The standard model assumes the FLRW metric, photon number conservation, and null-geodesic propagation. Etherington duality must hold by these assumptions, and any apparent deviation must be a redshift-dependent systematic in supernova standardization, cluster scaling, or lensing modeling. The model has no place for a real geometric distinction between D_L and D_A.

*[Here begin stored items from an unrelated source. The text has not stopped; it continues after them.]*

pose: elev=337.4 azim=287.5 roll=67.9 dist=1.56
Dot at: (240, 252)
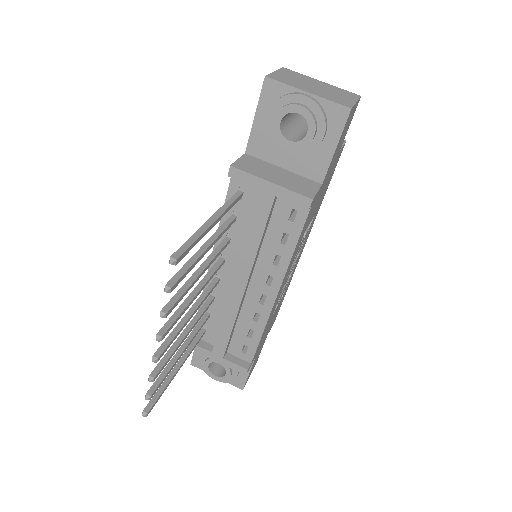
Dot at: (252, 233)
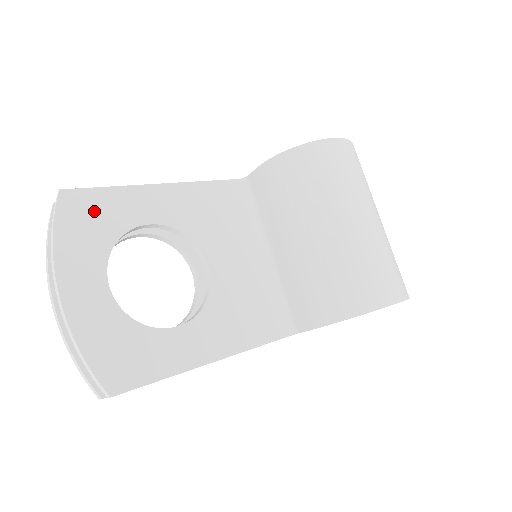
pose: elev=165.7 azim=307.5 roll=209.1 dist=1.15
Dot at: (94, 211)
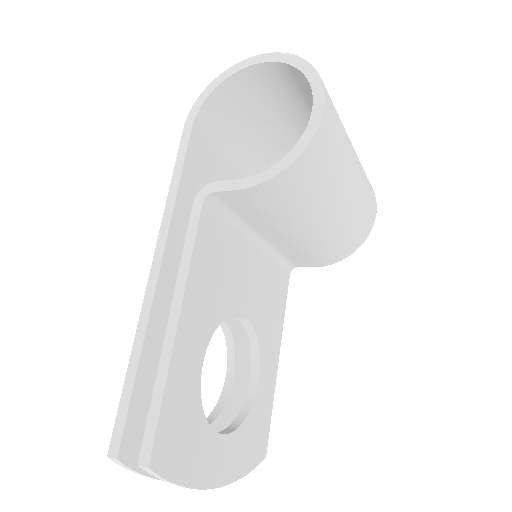
Dot at: (176, 428)
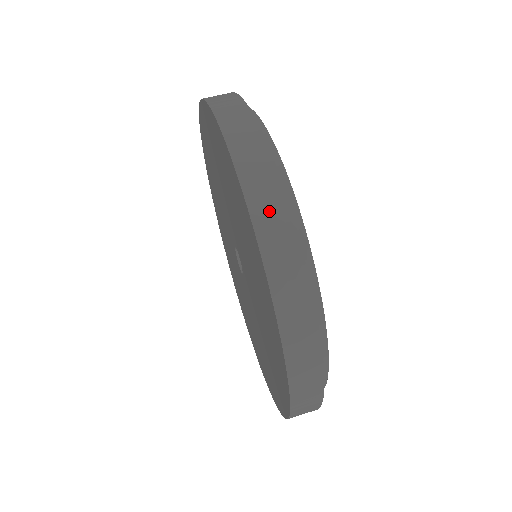
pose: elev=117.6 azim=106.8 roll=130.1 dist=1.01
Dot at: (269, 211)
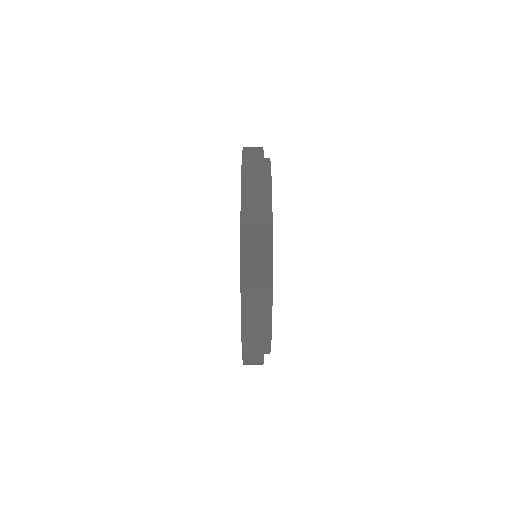
Dot at: (252, 240)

SCT replaces the hot-dense-center with a superluminal collision and the thermalized debris field. From this single change, the angular-diameter distance D_A inherits a coherent contribution from the parent-frame mesh that the luminosity distance D_L does not match. D_A is sensitive to the full effective gravitational potential Φ_eff = Φ_local + Φ_mesh (P50, P51) at the bending point, while D_L is sensitive to the integrated photon flux along the line of sight, which couples differently to the Φ_mesh contribution.
The dynamical Λ_eff(x,t) field (P17) modulates D_L through the integrated H(z) along the line of sight, while D_A picks up the local-volume Φ_mesh contribution at the lensing bending point. Hereditary-time corrections (P10) give different frame-tree corrections to each distance measure depending on the source-observer hierarchy. The combined effect produces η(z) = D_L / [(1+z)² D_A] = 1 + ε(z), with ε on the order of 1 to 3% at z ≈ 0.5 to 1.5, environmentally correlated with line-of-sight cluster vs void content.
The same M6 mesh-contribution framework that produces the A_lens = 1.18 CMB lensing excess (recid 16, recid 30), the cluster GGSL excess, and the time-delay lensing H₀ offset (recid 54) produces the Etherington duality hints. Each is a different observational projection of the same coherent Φ_mesh contribution. There is no need to invoke photon-axion conversion, exotic photon-number violations, or modifications of GR.
If precision next-generation distance-duality measurements (Euclid + DESI + Roman cross-calibrated) find η(z) = 1 to better than 0.5% across all redshifts and all environments (no environmental correlation, no z-dependent deviation), the M6 mesh-contribution explanation is refuted. The signature SCT prediction is ε(z) on the order of 1 to 3% at intermediate z, correlated with line-of-sight cluster fraction.